An den Anfang rückte sie jedoch die Verbraucherseite, für die ihr Ministerium ebenfalls verantwortlich ist. Wunsch (nach nachhaltig und regional produzierten Nahrungsmitteln) und Verhalten (an der Theke) klafften häufig auseinander. "Wenn wir Nachhaltigkeit wollen, muss das auch bezahlt werden." Subventionen will sie das nicht nennen, sondern als eine Gegenleistung für die Leistung der Landwirte verstanden wissen. Dazu: Anreize schaffen und Hilfestellung finanzieller wie wissensbezogener Art. Dass der Landwirtschaft "einiges zugemutet wird und sie unter einem enormen Anpassungsdruck steht", machte sie unter anderem am Insektenschutz deutlich. Baden-Württemberg sei da vorbildlich, in der Kooperation von Naturschützern und Bauern, mit Förderung und Begleitforschung, mit alternativem Pflanzenschutz und neuer Technik habe man viel erreicht.
Zur Versachlichung der Debatten trägt nach Auffassung der Ministerin bei, die Schulen mit ins Boot zu holen, denn in den Schulbüchern stünden mitunter "grauselige Dinge" über die Landwirtschaft. Was ihr eine Konferenzteilnehmerin aus eigenem Erleben bestätigte: "Wenn Schulklassen raus auf die Höfe kommen, sehen die es hinterher mit ganz anderen Augen." Doris Härle hatte aber noch ein anderes Anliegen: Bürokratieabbau. Das war auch Burkhard Trabold wichtig, der die Initiative "Heimische Landwirtschaft" vertritt. "Die Antragstellung ist eine Katastrophe." Die Bundeslandwirtschaftsministerin entgegnete dem Landwirt aus Walldürn, dass die Verteilung öffentlicher Gelder nun mal nicht ungeprüft erfolgen könne. Dass die 72,5 Mio. Euro aus dem Investitionsprogramm für den Kauf von Maschinen und Geräten binnen weniger Stunden nach der Freischaltung beantragt und damit weg waren, habe auch damit zu tun, dass sich manche Betriebe mit acht, neun Rechnern in das Programm geschaltet hätten. "Andererseits gibt es Förderprogramme, die will kein Mensch", wies sie darauf hin, dass nicht immer alles ganz passgenau laufe.

- **Vorliegende Auflistung**
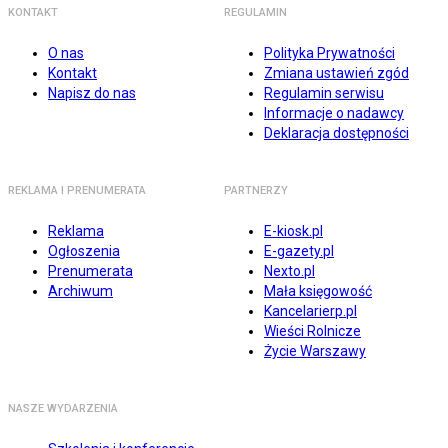
KONTAKT
REGULAMIN
O nas
Polityka Prywatności
Kontakt
Zmiana ustawień zgód
Napisz do nas
Regulamin serwisu
Informacje o nadawcy
Deklaracja dostępności
REKLAMA I PRENUMERATA
PARTNERZY
Reklama
E-kiosk.pl
Ogłoszenia
E-gazety.pl
Prenumerata
Nexto.pl
Archiwum
Mała księgowość
Kancelarierp.pl
Wieści Rolnicze
Życie Warszawy
NASZE WYDARZENIA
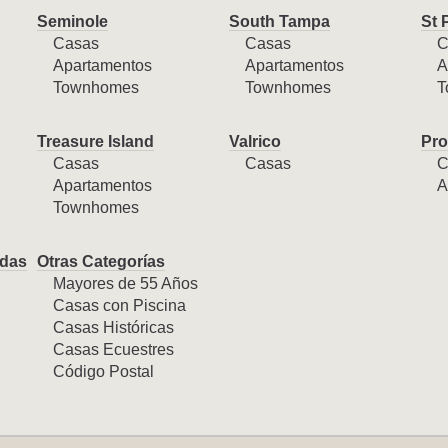
Seminole
South Tampa
St 
Casas
Casas
C
Apartamentos
Apartamentos
A
Townhomes
Townhomes
T
Treasure Island
Valrico
Pro
Casas
Casas
C
Apartamentos
A
Townhomes
das
Otras Categorías
Mayores de 55 Años
Casas con Piscina
Casas Históricas
Casas Ecuestres
Código Postal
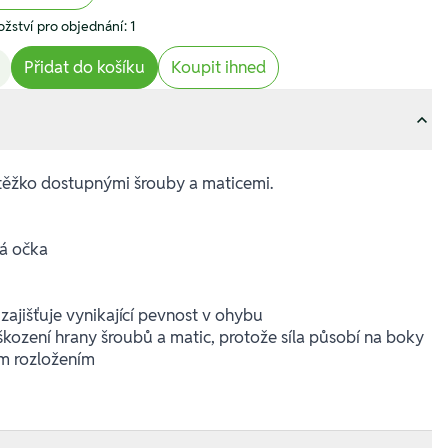
žství pro objednání: 1
Přidat do košíku
Koupit ihned
 těžko dostupnými šrouby a maticemi.
á očka
u zajišťuje vynikající pevnost v ohybu
kození hrany šroubů a matic, protože síla působí na boky
ím rozložením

- **Aufgaben zum Text**
a) Tippe aus dem Textauszug die Stelle von "An den Anfang" bis einschließlich "man viel erreicht." ab.
b) Gib die gesamte Auflistung erneut wieder und setze dabei überall "Reihenhäuser" an die Stelle von "Townhomes", ohne sonst etwas zu ändern. Lass die Bilder in deiner Antwort weg.

- **Lösungen pro Aufgabe**
a)
An den Anfang rückte sie jedoch die Verbraucherseite, für die ihr Ministerium ebenfalls verantwortlich ist. Wunsch (nach nachhaltig und regional produzierten Nahrungsmitteln) und Verhalten (an der Theke) klafften häufig auseinander. "Wenn wir Nachhaltigkeit wollen, muss das auch bezahlt werden." Subventionen will sie das nicht nennen, sondern als eine Gegenleistung für die Leistung der Landwirte verstanden wissen. Dazu: Anreize schaffen und Hilfestellung finanzieller wie wissensbezogener Art. Dass der Landwirtschaft "einiges zugemutet wird und sie unter einem enormen Anpassungsdruck steht", machte sie unter anderem am Insektenschutz deutlich. Baden-Württemberg sei da vorbildlich, in der Kooperation von Naturschützern und Bauern, mit Förderung und Begleitforschung, mit alternativem Pflanzenschutz und neuer Technik habe man viel erreicht.

b)
KONTAKT
REGULAMIN
O nas
Polityka Prywatności
Kontakt
Zmiana ustawień zgód
Napisz do nas
Regulamin serwisu
Informacje o nadawcy
Deklaracja dostępności
REKLAMA I PRENUMERATA
PARTNERZY
Reklama
E-kiosk.pl
Ogłoszenia
E-gazety.pl
Prenumerata
Nexto.pl
Archiwum
Mała księgowość
Kancelarierp.pl
Wieści Rolnicze
Życie Warszawy
NASZE WYDARZENIA
Seminole
South Tampa
St 
Casas
Casas
C
Apartamentos
Apartamentos
A
Reihenhäuser
Reihenhäuser
T
Treasure Island
Valrico
Pro
Casas
Casas
C
Apartamentos
A
Reihenhäuser
das
Otras Categorías
Mayores de 55 Años
Casas con Piscina
Casas Históricas
Casas Ecuestres
Código Postal
žství pro objednání: 1
Přidat do košíku
Koupit ihned
 těžko dostupnými šrouby a maticemi.
á očka
u zajišťuje vynikající pevnost v ohybu
kození hrany šroubů a matic, protože síla působí na boky
ím rozložením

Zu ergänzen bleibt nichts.